This morning, we filed paperwork to cancel recognition of two of our subsidiaries in Delaware. For those who may not be aware, a legal entity such as a corporation or limited liability company needs to be recognized by a state’s laws in order to operate there. This is distinct from getting a business license, and the fees vary by state. In the case of Delaware, maintaining an LLC costs $300 per year.
$300 a year may not sound like much, but we have five separate entities: our parent cooperative and four operating subsidiaries. Each entity has to be registered in place where it is actually domiciled–Delaware for our handyman services company Paint and Patches, Virginia for the others–but it’s a big value to only register the others where they have enough revenue coming in to take it worth the registration, business licensing, and other fees associated with operations. Dropping these two companies from recognition in Delaware will save us $600 in registration per year.
There’s one twist: cancelling registration for an out-of-state LLC requires a filing fee. How much is that? It varies by state, but in Delaware, it’s $200. Delaware also has the indefensible practice of charging for processing priority, guaranteeing one-hour service for $1000 while 24-hour service costs $100. There is technically a no-fee “order of business” option. We have tried this before, and after six weeks of inaction, we paid the $100 fee for 24-hour service. It is effectively a non-negotiable part of the filing fee, branding aside. So, we’re paying $300 per company so we don’t have to pay $300 per company in January.
We have to do this because if we don’t file to cancel the LLCs in Delaware, we’ll be assessed the $300 franchise tax for each one every year for five years. At that point, they will be cancelled anyway, but if we ever need to renew the recognition, we’ll have to bring the accounts current, including paying any penalties and interest that have accrued. It’s not a good option.
How This Happened
We sought Delaware recognition for XENSHA Consulting in mid-2017. At the time, we had just split our consulting work off from our parent cooperative as part of a general restructuring that put each line of business into its own subsidiary. We did this to concentrate specific kinds of work in purpose-built companies, creating greater flexibility.
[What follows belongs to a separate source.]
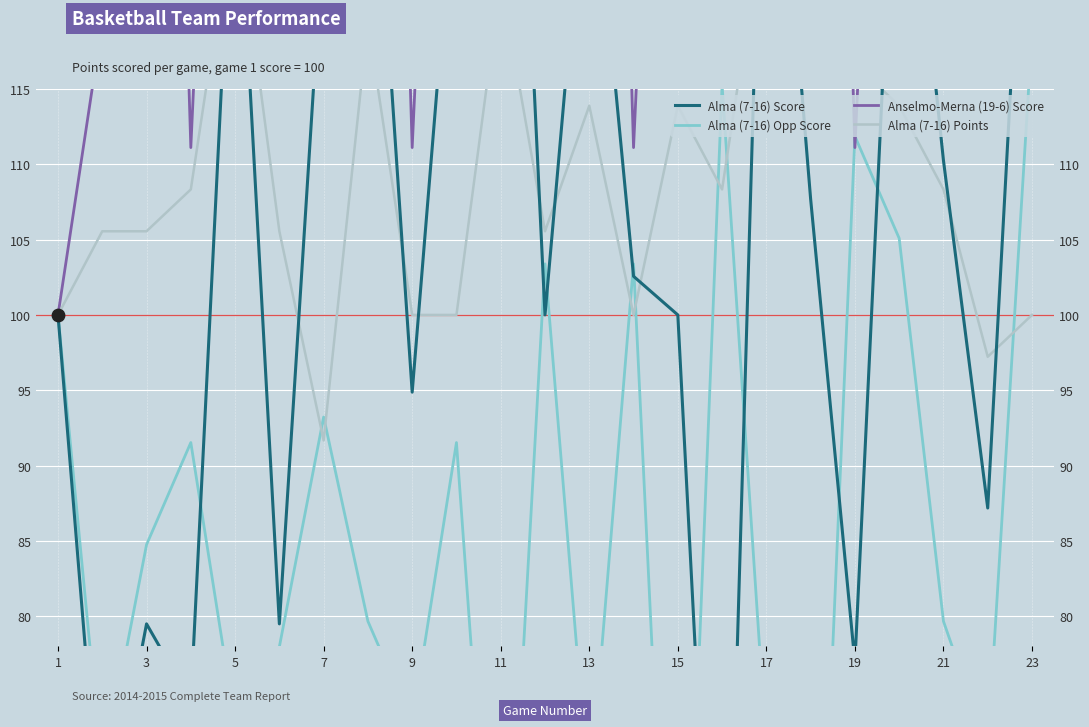

Which series has the largest total across all categories?

Anselmo-Merna (19-6) Score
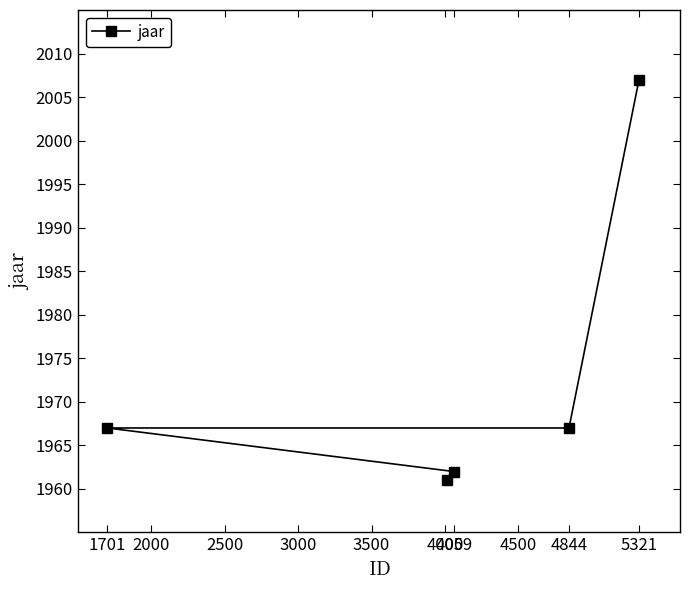

Count the number of values greater than 1967.

1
XENSHA Consulting’s revenues at the time included commissioned sales work in Delaware that accounted for tens of thousands of dollars of annual revenue, and paying $300 to keep that revenue in place made sense–or so it seemed at the time. Actually, that commissioned sales work went away in September, leaving us with no reason to have the subsidiary recognized outside of Virginia. As we pondered opportunities for new work in Delaware, January 1 arrived, and we received a $300 bill for 2018.
Two months later, we sought Delaware recognition for Co-Local, taking it beyond its Virginia origins based on enthusiasm expressed by one member. To date, precisely nothing has been done with Co-Local in Delaware.
Don’t get me wrong: our cooperative wouldn’t exist if we weren’t willing to tolerate some degree of business risk, and that means committing our accumulated capital to try things out. Those things don’t always work. I’m not advising against taking risk. Where you should be cautious is when your expansion takes you across state lines.
State lines are legal and regulatory boundaries. Beyond the simple costs of registration and licensing, a business that moves into another state may need to supplement existing insurance, increase or alter its wage structure to meet state minimums, establish new benefits such as paid sick leave, and take other steps that can transform the cost of doing business both directly and in terms of administrative overhead. We’ve actually been better than most businesses our size in addressing these challenges, but it’s costly to follow all of the rules, even if it’s a lot cheaper than breaking them.
We still have one investment in cross-state expansion that we’re maintaining as an experiment. Paint and Patches is licensed and insured to provide handyman services in Maryland as well as Delaware, and the hurdles we had to overcome to make that happen went far beyond simple filing fees. Whether that will turn out to be a smart bet remains to be seen. One thing is for sure: we will be watching carefully. No business gets ahead by pouring money down the drain.
This article explains we did and why. Please don’t interpret our choices or views as professional legal or financial advice. Your circumstances may be quite different than ours, or we may have made a bad choice that will come back to bite us later.